- [Aim of the task] Can you write out all the records below with every "scientific name" changed to "binomial name" and everything else left as it is, omitting the pictures?

- [Provided material]
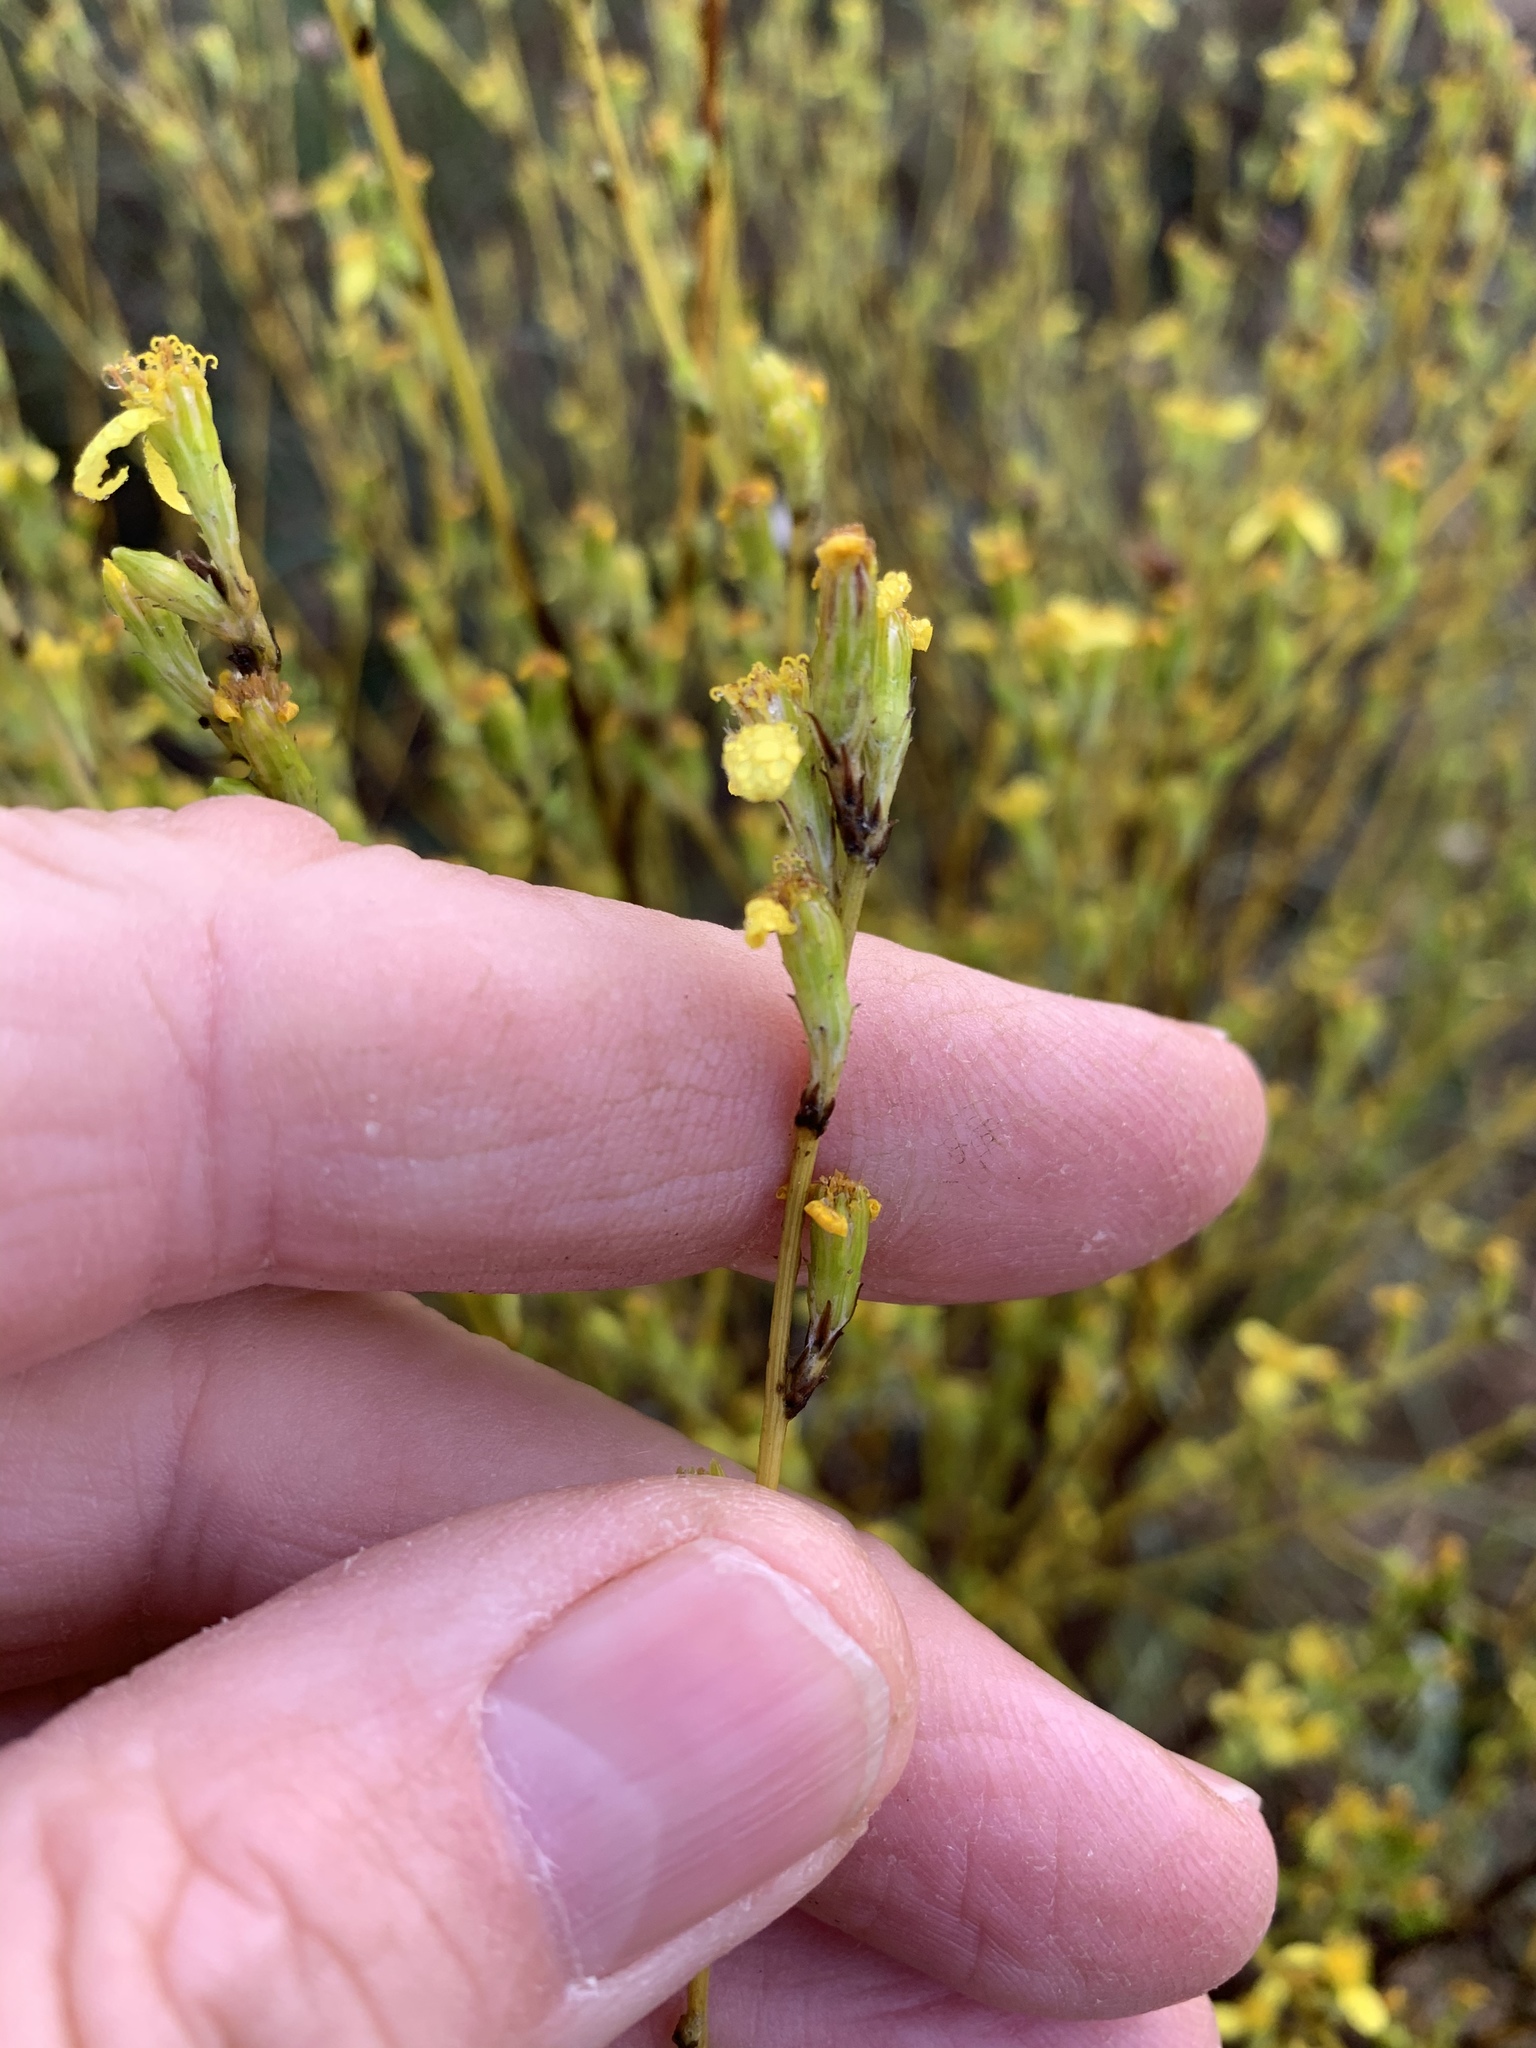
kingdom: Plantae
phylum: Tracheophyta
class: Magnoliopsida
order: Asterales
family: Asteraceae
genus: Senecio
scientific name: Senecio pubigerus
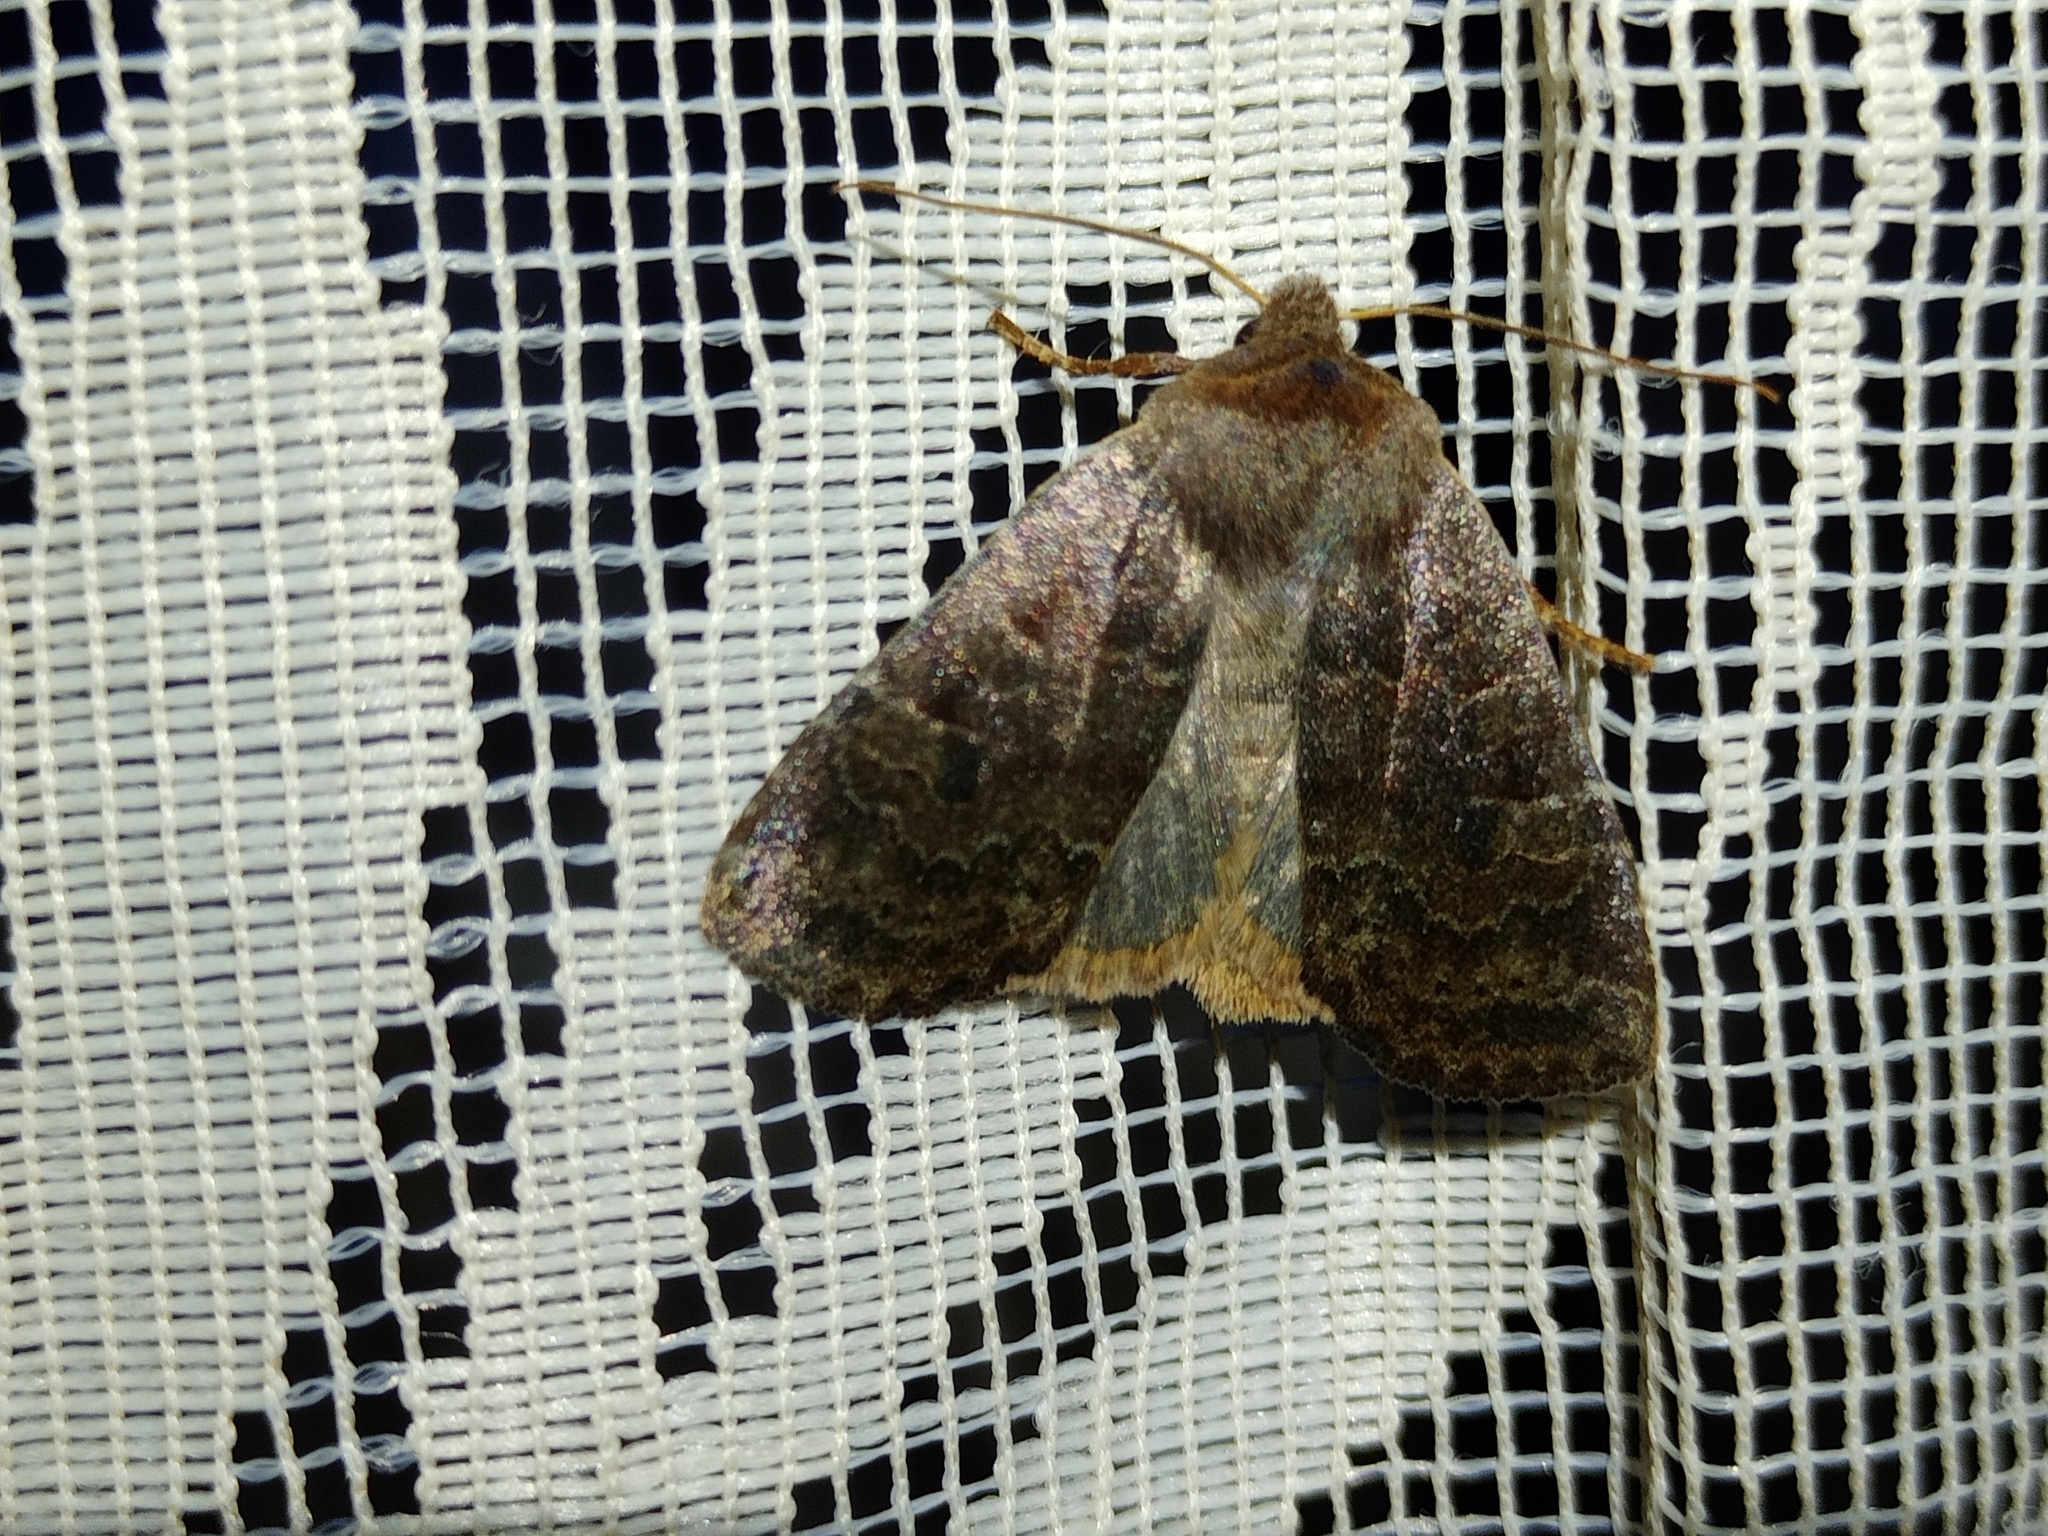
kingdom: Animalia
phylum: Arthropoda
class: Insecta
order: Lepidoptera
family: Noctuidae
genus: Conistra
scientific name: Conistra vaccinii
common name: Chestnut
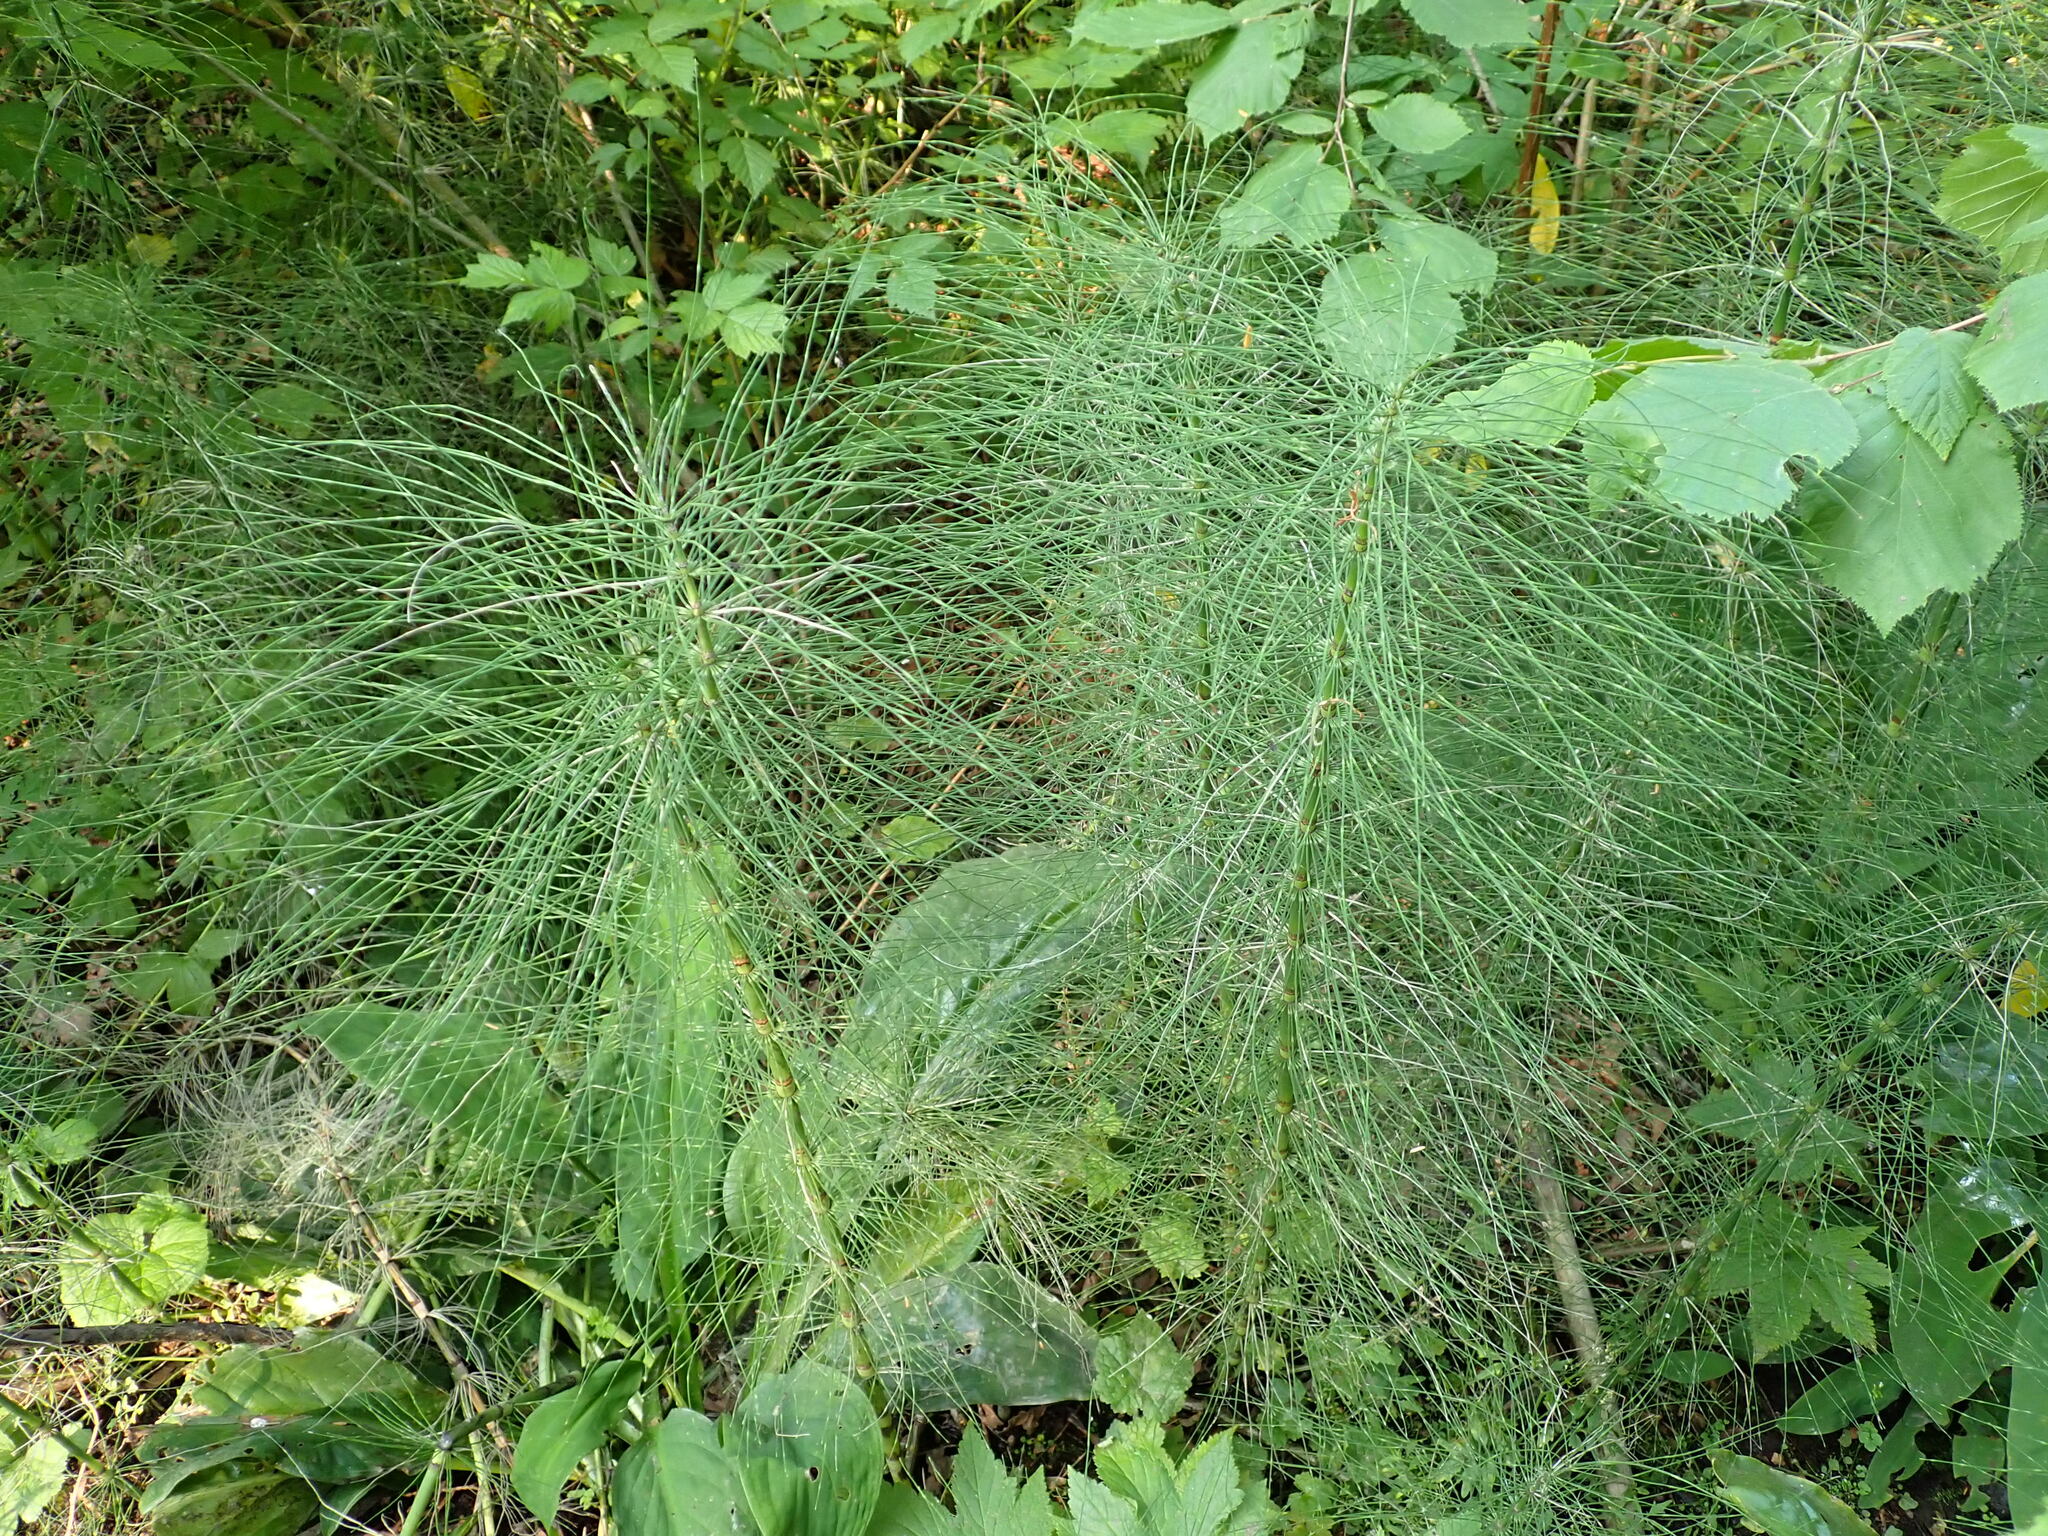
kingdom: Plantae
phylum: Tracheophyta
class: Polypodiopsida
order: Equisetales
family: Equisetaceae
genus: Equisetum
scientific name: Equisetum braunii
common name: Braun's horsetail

- [Written solution]
kingdom: Plantae
phylum: Tracheophyta
class: Magnoliopsida
order: Asterales
family: Asteraceae
genus: Senecio
binomial name: Senecio pubigerus
kingdom: Animalia
phylum: Arthropoda
class: Insecta
order: Lepidoptera
family: Noctuidae
genus: Conistra
binomial name: Conistra vaccinii
common name: Chestnut
kingdom: Plantae
phylum: Tracheophyta
class: Polypodiopsida
order: Equisetales
family: Equisetaceae
genus: Equisetum
binomial name: Equisetum braunii
common name: Braun's horsetail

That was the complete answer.